Gerechtshof Amsterdam

Datum uitspraak
7 november 2012
Publicatiedatum
5 april 2013
Zaaknummer
13-706318-11
Instantie
Gerechtshof Amsterdam
Type
Uitspraak
Rechtsgebied
Strafrecht
Procedures
  • Hoger beroep
Vindplaatsen
  • Rechtspraak.nl
AI samenvatting door LexboostAutomatisch gegenereerd

Afwijzing van het hoger beroep inzake schadevergoeding na overleveringsdetentie

In deze zaak heeft het Gerechtshof Amsterdam op 7 november 2012 uitspraak gedaan in hoger beroep tegen de beschikking van de rechtbank Amsterdam.
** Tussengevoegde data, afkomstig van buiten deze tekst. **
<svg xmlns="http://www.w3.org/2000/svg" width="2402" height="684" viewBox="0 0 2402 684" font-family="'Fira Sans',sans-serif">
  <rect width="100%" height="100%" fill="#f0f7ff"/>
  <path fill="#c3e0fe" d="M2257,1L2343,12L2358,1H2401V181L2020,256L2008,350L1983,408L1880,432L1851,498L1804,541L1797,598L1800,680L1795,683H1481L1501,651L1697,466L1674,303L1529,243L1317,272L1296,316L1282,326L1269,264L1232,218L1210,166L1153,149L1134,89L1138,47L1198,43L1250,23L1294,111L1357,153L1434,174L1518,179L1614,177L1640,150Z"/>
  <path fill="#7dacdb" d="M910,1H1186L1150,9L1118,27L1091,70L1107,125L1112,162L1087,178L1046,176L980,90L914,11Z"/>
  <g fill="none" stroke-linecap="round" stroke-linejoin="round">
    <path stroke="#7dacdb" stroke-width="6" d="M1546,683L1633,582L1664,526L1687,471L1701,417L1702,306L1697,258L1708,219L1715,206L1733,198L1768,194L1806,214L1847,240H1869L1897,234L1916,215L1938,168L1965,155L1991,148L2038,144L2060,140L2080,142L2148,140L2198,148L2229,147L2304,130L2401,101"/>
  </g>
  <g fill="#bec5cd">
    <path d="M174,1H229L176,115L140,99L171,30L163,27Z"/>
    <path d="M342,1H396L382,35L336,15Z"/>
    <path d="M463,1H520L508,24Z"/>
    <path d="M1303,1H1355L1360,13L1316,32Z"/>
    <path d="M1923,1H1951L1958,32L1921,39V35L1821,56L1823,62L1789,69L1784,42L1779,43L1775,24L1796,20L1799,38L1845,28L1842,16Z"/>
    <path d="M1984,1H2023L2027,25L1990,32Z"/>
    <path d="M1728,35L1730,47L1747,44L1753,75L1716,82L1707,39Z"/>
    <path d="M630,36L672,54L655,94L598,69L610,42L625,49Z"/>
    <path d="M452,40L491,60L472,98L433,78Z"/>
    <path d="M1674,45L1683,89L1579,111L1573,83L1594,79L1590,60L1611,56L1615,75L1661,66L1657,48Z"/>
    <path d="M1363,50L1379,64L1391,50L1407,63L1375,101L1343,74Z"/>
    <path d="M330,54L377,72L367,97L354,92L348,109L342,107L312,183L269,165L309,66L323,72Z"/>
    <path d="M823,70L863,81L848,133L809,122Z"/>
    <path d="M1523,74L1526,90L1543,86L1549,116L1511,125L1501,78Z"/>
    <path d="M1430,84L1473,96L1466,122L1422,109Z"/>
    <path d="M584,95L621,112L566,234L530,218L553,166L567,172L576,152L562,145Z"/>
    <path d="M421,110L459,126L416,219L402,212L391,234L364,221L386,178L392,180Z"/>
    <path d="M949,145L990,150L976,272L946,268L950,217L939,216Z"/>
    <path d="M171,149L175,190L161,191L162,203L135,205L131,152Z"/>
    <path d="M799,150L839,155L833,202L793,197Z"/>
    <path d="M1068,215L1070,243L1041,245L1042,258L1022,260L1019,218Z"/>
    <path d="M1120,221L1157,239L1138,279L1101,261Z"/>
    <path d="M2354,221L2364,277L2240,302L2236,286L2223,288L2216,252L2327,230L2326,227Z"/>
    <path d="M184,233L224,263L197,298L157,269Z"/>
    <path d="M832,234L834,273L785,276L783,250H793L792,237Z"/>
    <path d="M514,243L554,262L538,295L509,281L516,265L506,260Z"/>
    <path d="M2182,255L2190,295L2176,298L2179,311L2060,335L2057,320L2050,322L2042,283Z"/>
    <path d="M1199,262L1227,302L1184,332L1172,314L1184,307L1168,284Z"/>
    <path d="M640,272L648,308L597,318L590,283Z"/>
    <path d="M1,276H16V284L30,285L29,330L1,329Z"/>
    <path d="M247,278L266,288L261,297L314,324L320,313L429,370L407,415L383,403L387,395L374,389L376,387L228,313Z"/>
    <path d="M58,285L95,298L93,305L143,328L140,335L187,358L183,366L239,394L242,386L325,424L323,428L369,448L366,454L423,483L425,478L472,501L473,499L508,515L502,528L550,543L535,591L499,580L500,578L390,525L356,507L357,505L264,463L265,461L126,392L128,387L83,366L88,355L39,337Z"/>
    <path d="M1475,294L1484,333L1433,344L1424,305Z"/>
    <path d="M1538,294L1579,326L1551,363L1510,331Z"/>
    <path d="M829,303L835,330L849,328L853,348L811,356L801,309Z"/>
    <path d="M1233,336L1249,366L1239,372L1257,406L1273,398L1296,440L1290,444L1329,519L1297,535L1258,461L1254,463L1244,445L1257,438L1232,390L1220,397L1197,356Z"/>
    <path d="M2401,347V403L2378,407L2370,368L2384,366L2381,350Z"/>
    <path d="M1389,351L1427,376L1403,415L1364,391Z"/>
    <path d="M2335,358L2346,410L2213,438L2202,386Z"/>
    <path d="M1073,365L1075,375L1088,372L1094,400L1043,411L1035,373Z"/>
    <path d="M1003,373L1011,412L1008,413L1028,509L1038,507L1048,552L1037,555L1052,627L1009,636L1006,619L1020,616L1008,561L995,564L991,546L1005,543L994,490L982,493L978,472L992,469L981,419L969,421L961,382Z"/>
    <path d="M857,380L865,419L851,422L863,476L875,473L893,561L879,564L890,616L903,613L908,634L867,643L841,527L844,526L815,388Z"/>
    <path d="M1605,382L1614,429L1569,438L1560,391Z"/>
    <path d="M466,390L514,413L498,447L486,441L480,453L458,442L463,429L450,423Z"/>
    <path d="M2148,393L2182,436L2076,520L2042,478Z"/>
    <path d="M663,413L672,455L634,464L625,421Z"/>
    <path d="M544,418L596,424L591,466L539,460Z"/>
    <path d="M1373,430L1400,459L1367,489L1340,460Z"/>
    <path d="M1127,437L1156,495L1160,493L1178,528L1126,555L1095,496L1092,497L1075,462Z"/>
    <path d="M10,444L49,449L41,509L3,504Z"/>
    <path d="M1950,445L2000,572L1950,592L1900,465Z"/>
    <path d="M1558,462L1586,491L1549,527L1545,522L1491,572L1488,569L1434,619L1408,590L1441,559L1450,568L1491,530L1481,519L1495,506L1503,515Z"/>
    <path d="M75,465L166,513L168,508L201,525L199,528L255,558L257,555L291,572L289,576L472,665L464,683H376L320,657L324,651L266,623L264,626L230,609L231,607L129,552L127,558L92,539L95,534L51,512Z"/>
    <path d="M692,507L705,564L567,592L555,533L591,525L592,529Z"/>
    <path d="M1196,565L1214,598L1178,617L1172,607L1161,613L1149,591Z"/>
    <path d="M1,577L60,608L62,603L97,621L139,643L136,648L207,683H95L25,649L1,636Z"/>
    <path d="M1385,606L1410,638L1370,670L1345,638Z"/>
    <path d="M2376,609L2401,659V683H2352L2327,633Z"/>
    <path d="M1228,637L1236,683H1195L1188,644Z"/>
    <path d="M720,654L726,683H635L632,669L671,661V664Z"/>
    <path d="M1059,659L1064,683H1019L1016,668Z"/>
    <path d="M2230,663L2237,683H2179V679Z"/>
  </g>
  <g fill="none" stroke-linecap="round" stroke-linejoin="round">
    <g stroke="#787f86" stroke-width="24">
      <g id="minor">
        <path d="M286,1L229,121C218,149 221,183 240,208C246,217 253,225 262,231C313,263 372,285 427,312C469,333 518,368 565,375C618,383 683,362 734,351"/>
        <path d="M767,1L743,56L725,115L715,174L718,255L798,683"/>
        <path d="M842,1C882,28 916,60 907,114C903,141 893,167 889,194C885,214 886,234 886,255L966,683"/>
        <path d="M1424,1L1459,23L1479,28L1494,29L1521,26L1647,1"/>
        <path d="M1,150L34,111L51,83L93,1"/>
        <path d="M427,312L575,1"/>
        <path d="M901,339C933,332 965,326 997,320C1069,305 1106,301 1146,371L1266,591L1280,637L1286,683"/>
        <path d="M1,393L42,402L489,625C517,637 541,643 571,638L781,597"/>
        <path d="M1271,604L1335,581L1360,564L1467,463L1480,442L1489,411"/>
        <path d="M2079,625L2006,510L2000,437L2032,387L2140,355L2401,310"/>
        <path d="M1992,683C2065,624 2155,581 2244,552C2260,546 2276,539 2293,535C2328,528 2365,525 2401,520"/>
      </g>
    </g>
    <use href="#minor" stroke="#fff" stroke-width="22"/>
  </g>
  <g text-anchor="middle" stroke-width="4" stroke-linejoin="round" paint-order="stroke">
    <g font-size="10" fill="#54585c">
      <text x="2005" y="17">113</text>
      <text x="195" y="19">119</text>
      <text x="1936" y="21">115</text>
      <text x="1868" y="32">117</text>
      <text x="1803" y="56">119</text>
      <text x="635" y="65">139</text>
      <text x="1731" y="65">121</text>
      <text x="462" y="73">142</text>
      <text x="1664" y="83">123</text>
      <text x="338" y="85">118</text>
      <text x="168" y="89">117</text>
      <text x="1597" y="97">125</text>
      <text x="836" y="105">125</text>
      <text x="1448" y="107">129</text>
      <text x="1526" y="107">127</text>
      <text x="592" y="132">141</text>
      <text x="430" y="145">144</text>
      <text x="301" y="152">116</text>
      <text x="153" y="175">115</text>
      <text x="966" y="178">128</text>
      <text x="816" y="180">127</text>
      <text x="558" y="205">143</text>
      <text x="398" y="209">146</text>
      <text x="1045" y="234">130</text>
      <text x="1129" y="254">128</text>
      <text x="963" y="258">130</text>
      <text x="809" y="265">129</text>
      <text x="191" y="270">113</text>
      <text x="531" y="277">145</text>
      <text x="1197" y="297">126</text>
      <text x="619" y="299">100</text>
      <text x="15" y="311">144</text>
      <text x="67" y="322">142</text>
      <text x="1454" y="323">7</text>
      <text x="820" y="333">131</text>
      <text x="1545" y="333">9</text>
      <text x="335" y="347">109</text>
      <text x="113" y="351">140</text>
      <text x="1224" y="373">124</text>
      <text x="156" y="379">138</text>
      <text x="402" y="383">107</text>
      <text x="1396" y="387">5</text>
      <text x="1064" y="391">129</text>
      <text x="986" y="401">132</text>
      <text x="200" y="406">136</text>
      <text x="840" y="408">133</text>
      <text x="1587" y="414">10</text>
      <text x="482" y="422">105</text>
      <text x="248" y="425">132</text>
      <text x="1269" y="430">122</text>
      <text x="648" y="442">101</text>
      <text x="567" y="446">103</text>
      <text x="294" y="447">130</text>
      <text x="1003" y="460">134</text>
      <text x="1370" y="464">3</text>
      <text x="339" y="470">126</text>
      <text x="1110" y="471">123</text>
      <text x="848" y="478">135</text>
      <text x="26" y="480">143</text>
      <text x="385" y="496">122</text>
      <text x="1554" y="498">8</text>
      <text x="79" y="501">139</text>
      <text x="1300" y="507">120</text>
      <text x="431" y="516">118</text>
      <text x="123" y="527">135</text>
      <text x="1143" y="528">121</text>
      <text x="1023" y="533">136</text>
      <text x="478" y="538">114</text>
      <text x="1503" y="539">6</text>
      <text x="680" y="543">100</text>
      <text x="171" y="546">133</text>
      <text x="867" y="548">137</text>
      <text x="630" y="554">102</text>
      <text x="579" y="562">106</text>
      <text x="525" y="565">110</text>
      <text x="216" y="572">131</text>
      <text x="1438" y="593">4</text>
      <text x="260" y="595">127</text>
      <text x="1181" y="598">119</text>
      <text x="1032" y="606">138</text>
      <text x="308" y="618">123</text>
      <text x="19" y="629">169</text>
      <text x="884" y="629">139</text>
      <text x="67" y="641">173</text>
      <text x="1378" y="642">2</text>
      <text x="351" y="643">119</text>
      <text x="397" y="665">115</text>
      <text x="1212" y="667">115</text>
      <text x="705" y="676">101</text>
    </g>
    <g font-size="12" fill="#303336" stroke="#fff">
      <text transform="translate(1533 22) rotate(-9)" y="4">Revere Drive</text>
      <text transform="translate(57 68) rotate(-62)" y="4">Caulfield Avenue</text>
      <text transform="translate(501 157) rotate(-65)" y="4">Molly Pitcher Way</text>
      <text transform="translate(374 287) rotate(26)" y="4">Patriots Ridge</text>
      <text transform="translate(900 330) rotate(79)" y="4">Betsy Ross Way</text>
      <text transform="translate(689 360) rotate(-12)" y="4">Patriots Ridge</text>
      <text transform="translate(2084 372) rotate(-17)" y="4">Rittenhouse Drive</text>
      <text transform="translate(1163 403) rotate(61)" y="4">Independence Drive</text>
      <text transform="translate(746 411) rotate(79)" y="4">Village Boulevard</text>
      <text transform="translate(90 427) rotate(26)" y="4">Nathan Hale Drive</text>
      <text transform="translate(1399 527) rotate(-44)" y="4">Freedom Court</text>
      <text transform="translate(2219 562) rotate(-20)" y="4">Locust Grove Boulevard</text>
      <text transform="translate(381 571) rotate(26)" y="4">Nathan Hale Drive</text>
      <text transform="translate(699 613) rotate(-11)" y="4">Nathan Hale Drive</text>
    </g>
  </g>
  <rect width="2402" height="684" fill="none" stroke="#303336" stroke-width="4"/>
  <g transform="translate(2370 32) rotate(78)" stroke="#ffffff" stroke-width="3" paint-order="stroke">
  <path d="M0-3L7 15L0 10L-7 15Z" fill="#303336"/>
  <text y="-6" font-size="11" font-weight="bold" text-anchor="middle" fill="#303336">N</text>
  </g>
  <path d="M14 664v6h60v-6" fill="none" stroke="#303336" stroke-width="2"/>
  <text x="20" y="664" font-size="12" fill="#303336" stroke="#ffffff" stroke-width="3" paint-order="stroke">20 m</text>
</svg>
De verzoeker had een verzoek ingediend op basis van artikel 67 van de Overleveringswet (OLW) juncto artikel 89 van het Wetboek van Strafvordering (Sv) om schadevergoeding te verkrijgen voor de schade die hij zou hebben geleden als gevolg van zijn overleveringsdetentie. De rechtbank had de verzoeker echter niet-ontvankelijk verklaard in zijn verzoek. Het hof heeft kennisgenomen van de stukken in de strafzaak en de advocaat-generaal en de advocaat van de verzoeker gehoord tijdens de openbare behandeling van het verzoekschrift. De verzoeker was niet verschenen, ondanks een behoorlijke oproeping.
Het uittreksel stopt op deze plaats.